Comparing Robinhood’s Bonus to Other Brokerage Offers
Robinhood’s 1% bonus is competitive, but not unique. Other brokers occasionally offer transfer bonuses, though they tend to be smaller or have stricter conditions. Some brokers offer $100 to $500 flat bonuses for transfers, which sounds generous until you realize it’s a fixed amount regardless of transfer size. A $500 flat bonus on a $1 million transfer is 0.05%—roughly 20 times less valuable than Robinhood’s 1% rate.
TD Ameritrade historically offered transfer bonuses, but they’re now part of Charles Schwab, which has largely moved away from promotional transfer bonuses. Interactive Brokers occasionally runs transfer promotions, but they’re typically smaller than Robinhood’s. The real comparison isn’t just the bonus percentage—it’s the bonus plus the features and costs of using each platform. Robinhood’s bonus is attractive because of the multiple tiers (1%, 2%, 3%) and the integration with its Gold subscription, which adds value beyond the bonus itself.
Is the Robinhood Bonus Worth It in 2026?
The $10,000 to $30,000 bonus on a $1 million transfer is substantial enough to justify the administrative effort and the two-year commitment. Even after taxes, you’re looking at a net gain of $7,000 to $20,000, depending on your tax bracket and whether you use Gold. The comparison to traditional savings accounts or money market funds makes it even clearer: a 4.5% yield on $1 million in a savings account would generate $45,000 annually, but it’s across 365 days. Robinhood’s bonus is a one-time earnings event, not an ongoing yield.
However, as a one-time incentive to move assets, it’s generous. Looking ahead to late 2026 and beyond, promotional bonuses like this tend to contract during market rallies and expand during downturns, as brokers compete more aggressively for assets when investor confidence drops. The current offer running through July 7, 2026, may not return at this generous rate. If you’re seriously considering moving $1 million or more in assets to Robinhood, the current timing is favorable, but the window is narrowing.
Conclusion
A $1 million transfer to Robinhood via ACATS earns $10,000 with the standard 1% bonus. If you add Robinhood Gold ($5 per month), that jumps to $20,000 at 2%. Including a margin balance of $10,000 or more brings the maximum to $30,000 at 3%. The bonus is real, but it’s not free—you must hold the transferred funds for two years, the bonus is taxable, and if your account balance drops, Robinhood can charge back a portion of it.
After accounting for taxes (typically 20-35% depending on your tax bracket), you’ll net $7,000 to $20,000 from this single bonus event.
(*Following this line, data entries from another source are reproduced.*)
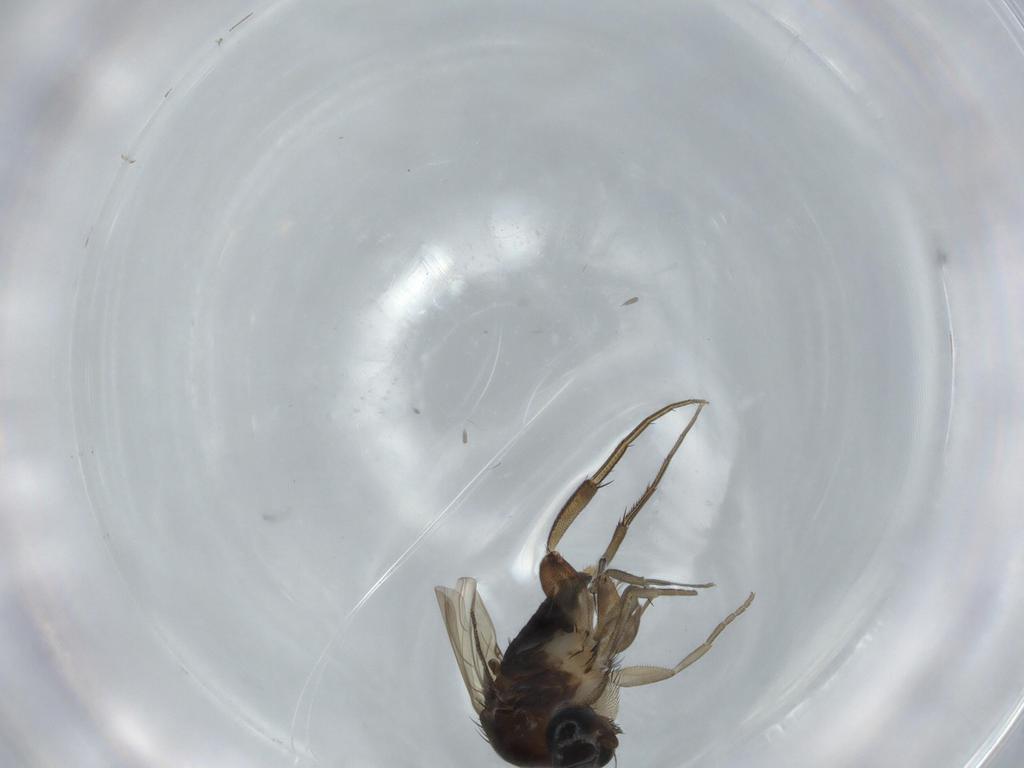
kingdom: Animalia
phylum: Arthropoda
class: Insecta
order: Diptera
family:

Before transferring, verify that you’re opening a new Robinhood account or qualifying as a new customer, understand your tax situation, and confirm you can comfortably hold the transferred assets for two years without dipping below the original transfer amount. The bonus is available through July 7, 2026, so act sooner rather than later if the numbers make sense for your situation. Consult a tax advisor about the bonus’s specific tax treatment, especially if your transfer size or account circumstances are complex.